Texas Has World's Biggest `Last Great Place' BYLaurel Shaper Walters, Staff writer of The Christian Science Monitor

THE Texas Hill Country Bioreserve is one of 12 international sites in a worldwide conservation initiative.

The Nature Conservancy launched the project - known as "Last Great Places: An Alliance for People and the Environment" - in May 1991. It seeks to integrate ecosystem conservation with human use of land and resources.

The 12 sites, which are in North and South America and the Caribbean, include such diverse ecosystems as coastal sand dunes, tropical rain forests, deserts, wetlands, and prairies. Eight are in the United States.
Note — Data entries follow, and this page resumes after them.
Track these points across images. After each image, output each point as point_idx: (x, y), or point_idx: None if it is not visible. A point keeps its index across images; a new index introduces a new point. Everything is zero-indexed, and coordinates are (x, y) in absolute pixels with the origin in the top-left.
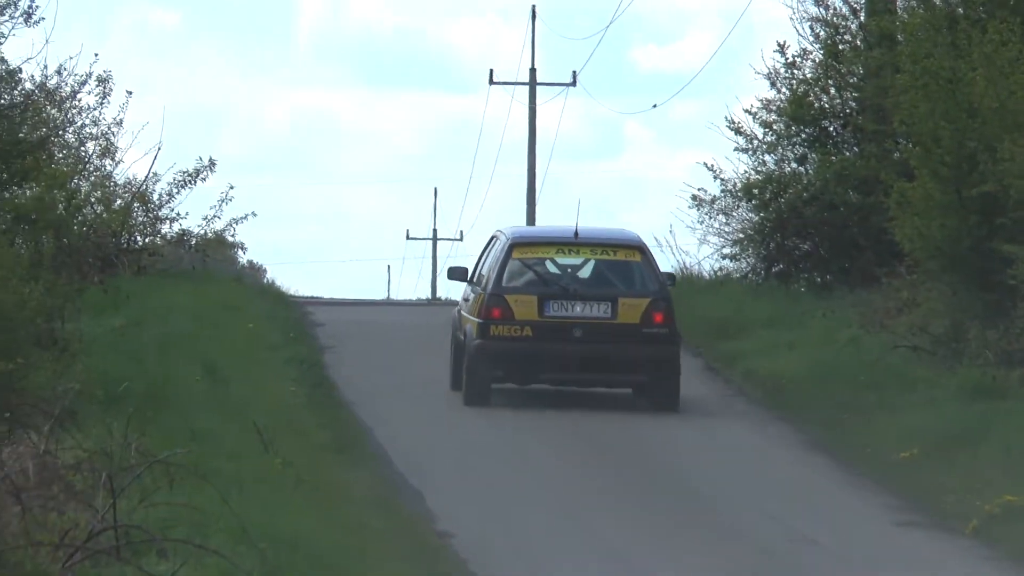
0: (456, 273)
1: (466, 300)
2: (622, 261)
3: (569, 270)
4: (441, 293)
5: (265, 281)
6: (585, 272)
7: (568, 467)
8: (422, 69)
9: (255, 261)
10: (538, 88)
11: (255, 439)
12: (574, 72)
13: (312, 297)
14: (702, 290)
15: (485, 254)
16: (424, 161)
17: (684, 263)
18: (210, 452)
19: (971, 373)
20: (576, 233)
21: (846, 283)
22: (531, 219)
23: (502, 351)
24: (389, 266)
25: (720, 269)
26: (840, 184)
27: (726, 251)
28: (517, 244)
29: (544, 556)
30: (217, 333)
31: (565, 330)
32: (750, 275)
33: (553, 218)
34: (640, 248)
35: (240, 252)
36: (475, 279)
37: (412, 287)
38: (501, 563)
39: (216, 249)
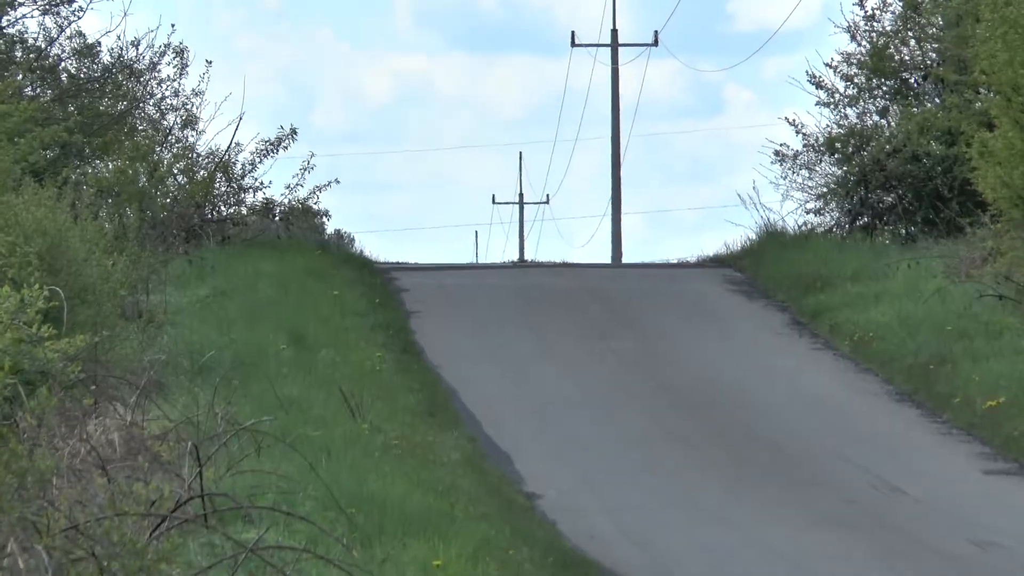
0: None
1: None
2: None
3: None
4: (528, 254)
5: (352, 249)
6: None
7: (652, 423)
8: (515, 34)
9: (342, 229)
10: (620, 49)
11: (342, 405)
12: (656, 31)
13: (398, 263)
14: (787, 245)
15: None
16: (514, 126)
17: (768, 219)
18: (297, 419)
19: None
20: None
21: (930, 234)
22: (616, 181)
23: None
24: (476, 231)
25: (804, 224)
26: (922, 135)
27: (810, 206)
28: None
29: (631, 514)
30: (303, 301)
31: None
32: (834, 229)
33: (642, 179)
34: None
35: (325, 220)
36: None
37: (500, 250)
38: (589, 522)
39: (301, 218)
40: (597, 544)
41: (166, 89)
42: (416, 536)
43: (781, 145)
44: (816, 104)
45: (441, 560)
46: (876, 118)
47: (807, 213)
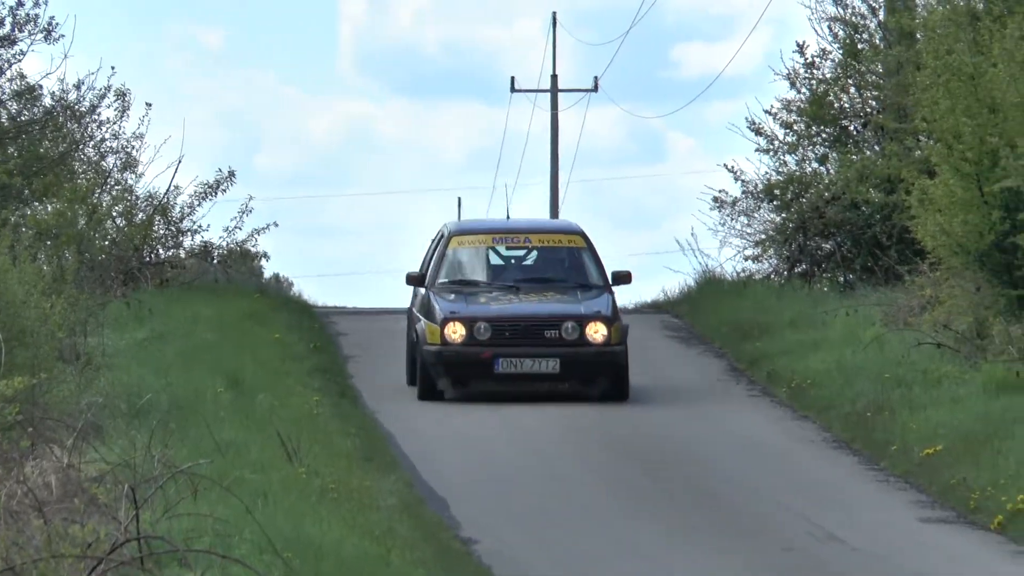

The locations were chosen because of their concentration of rare or endangered species. Each is considered to be a fragmented, yet salvageable environment.

The strategy for each site involves creating a core natural area to shelter the most critical habitat and species in the ecosystem. A buffer zone surrounds the core.

At more than 18,000 square miles, the Texas Hill Country Bioreserve is the largest of the projects.

Designation of the region as one of the "last great places" on earth is causing some lifelong residents of the area to take a new view of their surroundings.

"When you look at something from so close up all the time, you see the cedar trees, you see the rocks, and you forget that there are other forces at work and other species that are less visible and, in fact, unique in the larger scheme," says Robert Ayres, managing partner of Shield Ranch, just outside of Austin.